Subject-specific lower extremity modeling: personalization of musculoskeletal models using medical imaging and functional measurements

Abstract

Musculoskeletal models have represented for decades one of the most important research tools to understand how the human body works, and to have a better comprehension of the dysfunctions of the locomotor system. In the last years, progress in musculoskeletal mechanics, medical imaging and computational power have tremendously increased the detail and complexity of musculoskeletal models. Today, the use of musculoskeletal simulations holds significant promise for applications in the biomedical industry, in order to improve the diagnosis and treatment for patients, and in the near future model predictions are expected to gain a central role in personalized healthcare. Work presented in this thesis aimed to develop accurate and efficient methods to create subject-specific musculoskeletal models of the lower extremity.
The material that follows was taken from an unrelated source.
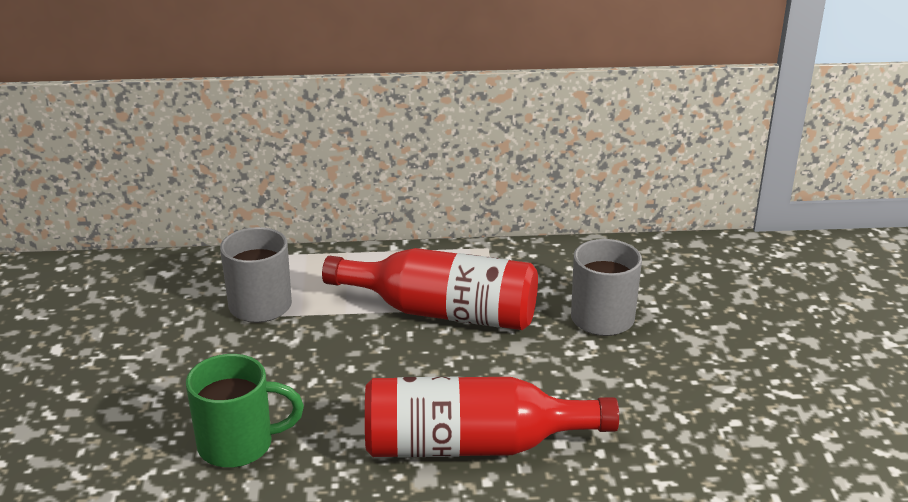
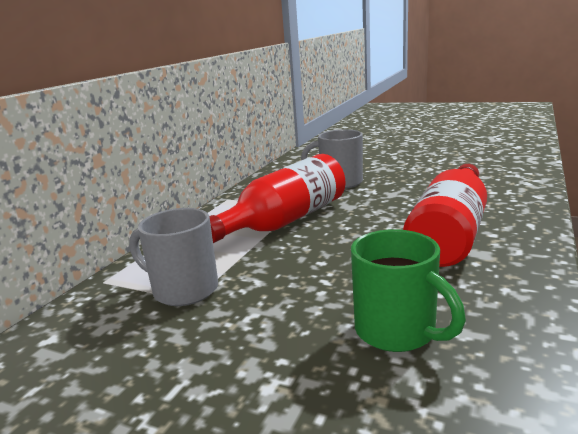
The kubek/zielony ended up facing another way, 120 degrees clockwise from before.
A new comprehensive and complete dataset, called Twente Lower Extremity Model 2.0, based on CT and MRI scans and dissection measurements, was purposely built to be easily combined with innovative image-based scaling techniques. TLEM 2.0 represented the starting point of a streamlined modeling workflow to create subject-specific models, using medical images and functional measurements, in a semi-automatic way with limited manual intervention. This modeling workflow was applied to ten healthy subjects in order to build a unique set of ten subject-specific musculoskeletal models, then effects of personalization and improvements in model predictions were assessed using the novel FDG-PET technique. This thesis shows that it is possible today to build a subject-specific model of the lower extremity in an efficient way, and the improvements in the model predictions make the personalization process worth the effort. Future research on developing more accurate validation techniques are needed to gain the reliability necessary for critical scenarios, such as surgical planning and clinical decision-making process, in order to reach the ambitious goal of application of subject-specific musculoskeletal models to clinical practice on a large scale.